Source text Start Marker

[mythtv-users] Hard Drive Performance

Calvin Harrigan charriglists at bellsouth.net
Fri Mar 31 14:44:30 UTC 2006


Brian Wood wrote:

>On Mar 31, 2006, at 6:34 AM, Wander Winkelhorst wrote:
>
>  
>
>>On 3/31/06, Brian Wood <beww at beww.org> wrote:
>>    
>>
>>>On Mar 30, 2006, at 10:33 PM, Martin Bene wrote:
>>>
>>>      
>>>
>>>>>g buffered disk reads:  124 MB in  3.02 seconds =  41.12 MB/sec
>>>>>          
>>>>>
>>>>I don't see any indication of slow harddisks in these numbers -
>>>>"buffered disk reads" are OK.
>>>>
>>>>"cached reads" don't touch the disk hardware or interface at all,  
>>>>this
>>>>is cpu <-> memory bandwidth. Agreed, for a new system the
>>>>throughput is
>>>>rather pathetic.
>>>>
>>>>        
>>>>
>>>I had assumed that "cached reads" were reading from the drive's
>>>internal cache, and would thus use the drives interface, but that was
>>>only an sssumption.
>>>      
>>>
>>Well, ATA133 (The fastest parralel ATA to date) has only a maximum
>>throughput of 133 megabyte/sec, so there is no way you can do 683.76
>>MB/sec
>>
>>Optical drives and hard discs can share a ATA bus without any slowdown
>>at all. The optical won't limit the hard disc to ATA33.
>>
>>What will cause problems is using a 40 wire ATA cable instead of a 80
>>wire one. That WILL limit you to 33MB/sec speeds.
>>
>>Allso, ATA is a 1 device-at-a-time protocol, so keep the devices that
>>you use the most at the same time on seperate busses.
>>So don't put the CDROM and the harddisc you are ripping to on the same
>>bus, and dont put the two hard discs on the same bus either
>>
>>For best performance, buy each device (HD, CDROM, DVD, whatever)

Source text End Marker
Listed entries Start Marker

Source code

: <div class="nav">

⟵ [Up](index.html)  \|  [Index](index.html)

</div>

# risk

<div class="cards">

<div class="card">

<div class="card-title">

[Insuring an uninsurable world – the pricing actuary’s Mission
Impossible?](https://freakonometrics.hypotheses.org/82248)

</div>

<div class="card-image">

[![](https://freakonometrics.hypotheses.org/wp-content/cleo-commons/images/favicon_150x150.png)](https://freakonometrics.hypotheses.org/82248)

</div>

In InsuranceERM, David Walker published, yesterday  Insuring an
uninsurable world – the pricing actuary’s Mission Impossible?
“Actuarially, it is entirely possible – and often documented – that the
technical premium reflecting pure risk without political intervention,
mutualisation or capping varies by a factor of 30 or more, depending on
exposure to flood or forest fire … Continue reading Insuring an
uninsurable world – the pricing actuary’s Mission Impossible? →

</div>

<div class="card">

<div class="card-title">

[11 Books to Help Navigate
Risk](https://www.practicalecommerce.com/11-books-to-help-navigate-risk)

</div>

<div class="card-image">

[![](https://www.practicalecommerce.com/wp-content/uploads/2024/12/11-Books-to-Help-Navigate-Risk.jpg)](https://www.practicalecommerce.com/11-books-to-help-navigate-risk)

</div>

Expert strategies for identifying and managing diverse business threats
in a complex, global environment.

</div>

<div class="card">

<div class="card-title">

Listed entries End Marker

> [Required tasks]:
1) Condense the paragraph of the hard drive performance thread that begins "Well, ATA133" into a short list that keeps its main facts.
2) Pick up the hard drive performance thread from the point where it stops and carry it on.

> [Exercise answers]:
1)
- ATA133 is the fastest parallel ATA to date.
- Its maximum throughput is 133 megabytes per second.
- Because of that limit, a rate of 683.76 MB/sec is not possible.

2)
>>it's own bus.
>>
>>    
>>
>
>I never really came to like the IDE interfaces. It seemed at one  
>point many years ago that the PC world was moving in the correct  
>direction, towards SCSI, but then some joker, trying to save money no  
>doubt, came up with all the "UDMA" interfaces, which claim great  
>speeds but somehow can never achieve them, sort of like USB-2.0.
>
>Since you appear to know more about these interfaces than I do,  
>perhaps you can answer a question that has always bothered me:
>
>It is quite obvious that the IDE connector on the motherboard has 40  
>pins, as do the connectors on the drives.
>
>So what is with an 80-conductor cable ??
>
>I know that along with the 80-C cables came faster speeds and "cable  
>select" for device strapping, but what are all those extra wires  
>connected to and how does that make for faster speeds ??
>
>Sorry if this is a dumb question but I am still more or less stuck in  
>SCSI-Land, a real "Man's" interface :-)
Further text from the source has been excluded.